"Terima kasih, Bu Lana." Erza berhati-hati saat berbicara.
"Erza makan sayur ini juga." Pada saat ini, Alina juga tidak mau menunjukkan kelemahannya. Dia menunjukkan dengan jelas bahwa dirinya dan Erza sedang menjalin hubungan. Adapun Lana, dia terus menambahkan makanan ke Erza. Sedangkan, Erza benar-benar ingin menangis saat melihat piringnya penuh makanan pemberian Alina dan Lana.

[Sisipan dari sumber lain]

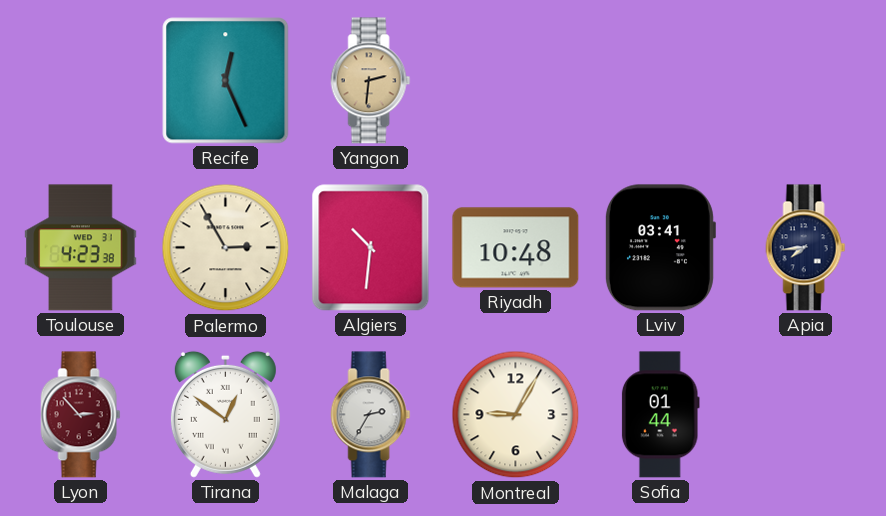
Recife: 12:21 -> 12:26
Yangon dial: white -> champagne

"Oh, semuanya ada di sini?" Pintu ruangan VIP itu terbuka. Tampak Sanca sedang melihat pemandangan di dalam, yaitu Erza yang sedang diperebutkan oleh dua wanita. Sanca merasa sangat tidak nyaman, tapi dia masih dengan paksa menahan amarah di dalam hatinya.

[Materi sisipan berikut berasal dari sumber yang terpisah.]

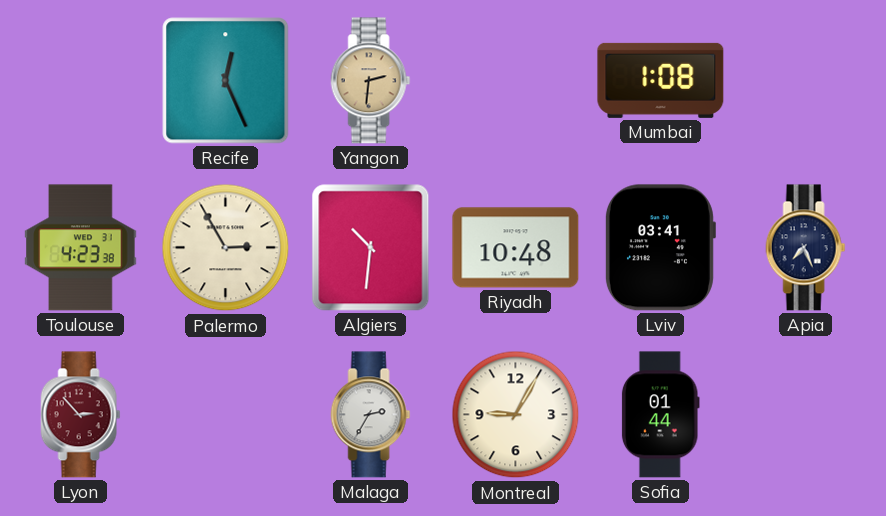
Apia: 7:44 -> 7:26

"Ada apa, Sanca?" Lana merasa terganggu.
"Sepertinya Sanca datang ke sini karena suatu hal. Kenapa kamu tidak duduk dan makan bersama dengan kami?" Erza tidak terlalu menyukai Sanca, tapi saat ini sepertinya pria itu dapat membantunya. Sanca terkejut sejenak dan memandang Erza dengan tidak percaya. Mengapa Erza tiba-tiba begitu baik? Dia merasa pasti ada jebakan yang telah dipersiapkan oleh Erza untuknya, jadi lebih baik berhati-hati. Namun, karena melihat ada Lana dan Alina yang sama-sama cantik, Sanca pun duduk.
"Ngomong-ngomong, Sanca, kenapa kamu ke sini?" celetuk Erza.
"Oh, ini tentang acara reuni. Aku dan para panitia mau mencoba hidangan yang akan disajikan saat acara. Aku juga ingin mengajak Lana ke sana." Sanca mengunyah sesendok nasi setelah selesai bicara.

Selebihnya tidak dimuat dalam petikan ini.